_TEXTO DE ORIGEM_
________________________________________

A eliminação de parte do chamado “imposto do luxo” na Argentina provocou uma queda expressiva nos preços de veículos de alto padrão no país vizinho. A Porsche passou a oferecer o 911 Turbo S com redução de US$ 128 mil, equivalente a cerca de R$ 667 mil, após a mudança tributária.
Fim da alíquota muda patamar de preços
Até então, carros com valor superior a 79 milhões de pesos argentinos (aproximadamente R$ 290 mil) pagavam uma alíquota de 18%, que na prática chegava a 21,95% devido à incidência de outros tributos. Com a aprovação da medida no Senado argentino, a taxa deixou de vigorar e os primeiros descontos começaram a ser anunciados pelas montadoras.
Montadoras divulgam novas tabelas
Além da Porsche, a Audi reduziu em US$ 37 mil (cerca de R$ 192 mil) o preço do RS Q8, agora ofertado por US$ 250 mil (R$ 1,3 milhão). A Ford ajustou o Mustang GT para US$ 65 mil (R$ 338 mil), valor 25 mil dólares inferior ao praticado anteriormente. O Mustang Dark Horse passou de US$ 97 mil para US$ 75 mil (R$ 390 mil). Modelos de Toyota, Lexus e Mercedes registram cortes médios de 15%.

________________________________________

_Fontes de documentos em texto simples_
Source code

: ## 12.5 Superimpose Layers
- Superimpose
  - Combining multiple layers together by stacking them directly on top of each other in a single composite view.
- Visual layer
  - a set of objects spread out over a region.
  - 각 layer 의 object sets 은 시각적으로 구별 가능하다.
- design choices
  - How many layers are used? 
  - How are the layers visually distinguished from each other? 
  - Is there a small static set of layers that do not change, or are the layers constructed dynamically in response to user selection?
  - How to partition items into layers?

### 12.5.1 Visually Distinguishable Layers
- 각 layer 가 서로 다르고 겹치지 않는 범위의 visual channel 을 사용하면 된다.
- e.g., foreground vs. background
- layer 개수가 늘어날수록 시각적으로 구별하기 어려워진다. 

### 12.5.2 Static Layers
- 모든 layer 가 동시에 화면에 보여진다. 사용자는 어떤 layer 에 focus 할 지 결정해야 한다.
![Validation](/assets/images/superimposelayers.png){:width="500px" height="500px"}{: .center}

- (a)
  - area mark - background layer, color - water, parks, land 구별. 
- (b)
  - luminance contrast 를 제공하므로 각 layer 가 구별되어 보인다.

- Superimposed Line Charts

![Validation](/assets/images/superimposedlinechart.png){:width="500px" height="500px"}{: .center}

________________________________________

_FAÇA AS TAREFAS_
**1.** No texto sobre o fim do imposto do luxo na Argentina, a quanto chegava na prática a alíquota paga por carros acima de 79 milhões de pesos?
**2.** Dê continuidade ao texto sobre a queda de preços dos carros de luxo na Argentina a partir do ponto em que ele para.

_RESPOSTAS POR TAREFA_
**1.** Chegava a 21,95%, por causa da incidência de outros tributos.

**2.**
Mercado busca retomar fôlego
O setor automotivo argentino enfrenta vendas fracas desde o fim de 2025, cenário que também impactou a produção brasileira destinada ao país. Especialistas ouvidos pelo mercado local afirmam que a extinção do imposto pode estimular novos negócios, compensando eventual perda de arrecadação com o aquecimento da economia.
A Associação de Fabricantes de Automóveis da Argentina (Adefa) classificou a medida como um avanço ao corrigir distorções na formação de preços e devolver previsibilidade à cadeia produtiva. A isenção começa a valer em 1º de abril, mas diversas marcas já adotam as novas listas, com entregas programadas para o mês seguinte.
Até o fechamento da reportagem, Alfa Romeo, BMW, Land Rover e Volvo ainda não divulgaram eventuais atualizações de preços no mercado argentino.
Contexto regional: embora a mudança ocorra na Argentina, revendas especializadas em Sergipe acompanham a movimentação, pois diferenças de preço podem influenciar potenciais importações particulares e valores de veículos de luxo no mercado brasileiro.